One of my commenters has a really cool site with lots of references and links to others writing about depression and related mental health issues. He added my blog to his blog roll and I thank him.
I know others have added my blog as well, and I can’t say how grateful I am for their support. It really does make a difference to get that reality check from others, like when I pull out a 2000 year old theological world view and attempt to apply it to depression and wonder if I’m the only person on the planet to whom this makes sense.
I do read others’ blogs, sometimes for an escape from my own inner battles, sometimes looking to see if and what others are blogging about depression, sometimes because I’m intrigued by a comment I see on my or someone else’s blog.
I’d love to start a blog roll of all the blogs I find consistently interesting or funny or helpful or reflecting my own pain in different words. I’ve read blogs that brought me from tears to laughter, blogs that make me feel like everyone else is just as messed up as I am or I’m no more messed up than the rest of the world, blogs in which women try to protect their children from the harsh realities of war just beyond their doorstep, blogs where men teach themselves to cry and in doing so find their full humanity, blogs in which men and women argue respectfully about Jewish legal issues that will likely never be resolved in my lifetime.

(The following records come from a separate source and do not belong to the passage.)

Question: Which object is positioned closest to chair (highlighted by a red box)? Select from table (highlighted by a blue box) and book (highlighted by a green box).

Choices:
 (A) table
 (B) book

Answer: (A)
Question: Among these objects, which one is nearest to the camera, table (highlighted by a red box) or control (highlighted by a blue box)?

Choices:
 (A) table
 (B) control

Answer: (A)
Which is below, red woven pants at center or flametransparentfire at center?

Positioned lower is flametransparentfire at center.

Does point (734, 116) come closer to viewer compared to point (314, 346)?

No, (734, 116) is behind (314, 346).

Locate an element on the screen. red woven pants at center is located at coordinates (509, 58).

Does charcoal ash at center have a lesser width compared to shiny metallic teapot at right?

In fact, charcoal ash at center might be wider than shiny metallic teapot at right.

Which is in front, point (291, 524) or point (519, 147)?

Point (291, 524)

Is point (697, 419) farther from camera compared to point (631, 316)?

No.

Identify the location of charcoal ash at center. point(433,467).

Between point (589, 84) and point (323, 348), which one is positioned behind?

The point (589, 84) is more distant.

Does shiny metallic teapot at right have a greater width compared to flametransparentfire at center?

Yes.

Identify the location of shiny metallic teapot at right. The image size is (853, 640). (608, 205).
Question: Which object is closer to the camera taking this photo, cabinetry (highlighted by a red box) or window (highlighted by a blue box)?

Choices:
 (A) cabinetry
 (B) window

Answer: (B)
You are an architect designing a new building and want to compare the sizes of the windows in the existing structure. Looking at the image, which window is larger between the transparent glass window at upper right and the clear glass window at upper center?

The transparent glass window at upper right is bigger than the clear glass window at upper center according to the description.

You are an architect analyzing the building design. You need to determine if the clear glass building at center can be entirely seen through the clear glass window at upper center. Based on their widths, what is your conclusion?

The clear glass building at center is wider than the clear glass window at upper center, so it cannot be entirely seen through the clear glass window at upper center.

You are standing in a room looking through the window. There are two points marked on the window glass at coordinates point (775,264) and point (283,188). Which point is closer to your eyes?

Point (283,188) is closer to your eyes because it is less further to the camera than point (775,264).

I’d love to start a blog roll of these but I can’t. I’d love to start a blog roll of all those who have linked to me or comment frequently but I can’t. I know many bloggers have blog rolls and it’s entirely appropriate for them on their blog. I don’t think it’s appropriate on my blog. The reason is how I live this:
“You shall not wrong a stranger or oppress him, for you were strangers in the land of Egypt. You shall not ill-treat any widow or orphan.”
“You shall not oppress a stranger, for you know the feelings (soul) of the stranger, having yourselves been strangers in the land of Egypt.”
I was one of those kids that all of the other kids liked to pick on. I was frequently picked last for sports teams unless some other poor soul was more reviled than I was. By high school when my depression became a life-threatening force, I was at the height of unpopularity. I know how it feels to be left out, passed over, forgotten, invisible.
Because I know how it feels, especially because this is the sort of thing that depression exacerbates to an infinite degree, I try very hard never to cause someone else to feel that way because of my choices, my words or my actions.
And because this is a blog about depression, about the bad feelings as well as the good, about how life’s experiences can become twisted and viciously self-belittling through a depressive lens, I’m even more aware than ever of the possibilities should I start a blog roll of some blogs but not others.
I never want someone to feel hurt or left out because I didn’t add them to my blog roll. And while many of those reading here may not be the type of people to care or be hurt, I have no way of knowing that.
There’s one other thing. Emotional disorders are sadly a stigmatized reality. Many, including me, don’t feel safe going public with it (ergo the anonymity). Some commenters who may maintain blogs of their own having nothing to do with depression and therfore post anonymously could not be added to a blog roll without violating their need for safety.
As a result, I have decided not to create a blog roll. I have a few links to (American) national organizations and I might expand that list, but it will remain with organizations and not individual blogs.
I will continue to post links to individual posts on others’ blogs that I believe are appropriate here, and I continue to appreciate all of your very welcome support on this blog and your understanding of my position on this topic.